The other suggestion you offered for my son's chronic health problems (and purely health problems seem to be the limit of your scope) angered me on a deeply personal level. How many times did you tell me that I should consider quitting my job and staying home with my son until he built his immunity? You never suggested it, I noticed, to his father, and we take turns coming to your office, so you had ample opportunity. Never would that have been financially good for us, but in light of the new possible causes for the medical problems, I feel like I have to point out that staying home would have been just another useless prescription among far too many. Another dead end, with a huge price tag.
Recently, we got in to see a developmental pediatrician with an excellent reputation. I am a little cautious, a little wary - I have learned that reputation doesn't equal solutions for our family. But so far it seems that this doctor sees the big picture, she looks at the whole package, from medical to developmental, including sleep, allergies, hearts and all, and she promises to help us chart a path that will help our family. She cost a small fortune for our family, but for once it seemed like an investment in the future, and in hope - if so, it will be the best money I ever spent. I was surprised to learn from this developmental pediatrician that she knows your office so well. We found out about her, we got in to see her, without your help. I wish you had even told me that such a specialty exists. I had never heard of "developmental pediatrician," but without using those exact words, I am quite sure I had begged for one.
We have asked her to refer us to a new pediatrician for our family.

4 comments:

Niksmom said...

"We have asked her to refer us to a new pediatrician for our family." Oh thank freaking God! The whole time I was reading this, I was screaming at my computer "Change doctors! Change doctors!" Whew. I am so glad the DevPed is looking at the big picture and giving you hope...or at least a small measure of relief.

PBear said...

One hopes that as the incidence of autism spectrum disorders rise, that doctors will eventually become at least minimally familiar with them. If I had a dollar for every 'professional' that told me that it couldn't be AS because Kelly could talk.... I'd at least have enough for a nice dinner :-) It is pretty sad when the parents know far more than any high-paid, supposedly 'expert in the field' medical professional, but that's the way it is right now.

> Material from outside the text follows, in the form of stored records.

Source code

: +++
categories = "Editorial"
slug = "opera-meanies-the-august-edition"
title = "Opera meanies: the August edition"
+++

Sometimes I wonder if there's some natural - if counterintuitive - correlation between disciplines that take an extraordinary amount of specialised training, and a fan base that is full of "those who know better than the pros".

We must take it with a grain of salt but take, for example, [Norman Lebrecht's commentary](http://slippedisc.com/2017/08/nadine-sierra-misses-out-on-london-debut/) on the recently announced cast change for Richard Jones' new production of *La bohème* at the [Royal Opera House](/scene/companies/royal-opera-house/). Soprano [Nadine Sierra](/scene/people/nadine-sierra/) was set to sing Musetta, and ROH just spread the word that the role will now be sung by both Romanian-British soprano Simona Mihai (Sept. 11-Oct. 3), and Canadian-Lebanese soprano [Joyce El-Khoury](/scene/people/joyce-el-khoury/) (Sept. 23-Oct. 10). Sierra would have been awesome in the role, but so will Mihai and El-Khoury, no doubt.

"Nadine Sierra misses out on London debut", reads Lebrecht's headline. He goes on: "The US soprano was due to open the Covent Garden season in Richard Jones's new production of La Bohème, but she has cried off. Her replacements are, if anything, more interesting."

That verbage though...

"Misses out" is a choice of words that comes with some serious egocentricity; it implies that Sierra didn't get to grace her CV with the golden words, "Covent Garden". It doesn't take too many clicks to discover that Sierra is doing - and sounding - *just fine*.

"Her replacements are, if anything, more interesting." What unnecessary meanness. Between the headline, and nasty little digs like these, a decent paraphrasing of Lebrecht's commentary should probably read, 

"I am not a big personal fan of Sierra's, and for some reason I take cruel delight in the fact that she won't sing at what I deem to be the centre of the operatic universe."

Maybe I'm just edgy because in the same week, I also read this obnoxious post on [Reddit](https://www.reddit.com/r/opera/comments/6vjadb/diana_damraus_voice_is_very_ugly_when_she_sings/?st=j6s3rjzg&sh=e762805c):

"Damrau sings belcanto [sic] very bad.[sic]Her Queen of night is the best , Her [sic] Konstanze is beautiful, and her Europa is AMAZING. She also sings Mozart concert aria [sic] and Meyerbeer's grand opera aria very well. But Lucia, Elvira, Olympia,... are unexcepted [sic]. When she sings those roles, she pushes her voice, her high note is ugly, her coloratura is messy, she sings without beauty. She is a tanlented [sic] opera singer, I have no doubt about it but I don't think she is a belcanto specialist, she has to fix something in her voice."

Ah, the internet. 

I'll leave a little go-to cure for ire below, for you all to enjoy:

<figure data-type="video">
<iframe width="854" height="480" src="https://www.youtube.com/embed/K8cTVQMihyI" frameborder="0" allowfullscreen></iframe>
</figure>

At least you have finally found someone who listens. And yes, that would be a good place to get a new recommendation for a ped - yours sounds like a disaster!

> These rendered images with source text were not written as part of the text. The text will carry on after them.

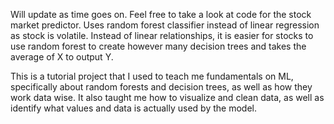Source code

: Will update as time goes on. Feel free to take a look at code for the stock market predictor.
Uses random forest classifier instead of linear regression as stock is volatile. Instead of linear relationships,
it is easier for stocks to use random forest to create however many decision trees and takes the average of X to output Y.

This is a tutorial project that I used to teach me fundamentals on ML, specifically about random forests and decision trees, as well as how they work data wise.
It also taught me how to visualize and clean data, as well as identify what values and data is actually used by the 
model.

Hope the weekend went reasonably well for you all!

Karin

Anonymous said...

I'm sending you a hug tonight, because this post made my heart hurt and I know living through what you describe must have made your heart hurt many times over.

It shouldn't have to be like this. Not for anyone.

Joeymom said...

Oh dear God. We were pretty lucky with our family doc. She was shocked when we came back from the SLP with the word "autism", but she sent us to a developmental pediatrician right away, and then took her butt back to the library to look into autism more. She was pretty upset about not picking up on it- and it was because Joey was so loving and social. People just have NO CLUE that autistic people can be affectionate and interactive!

***HUGS*** I hope you have some new direction (and a new ped!)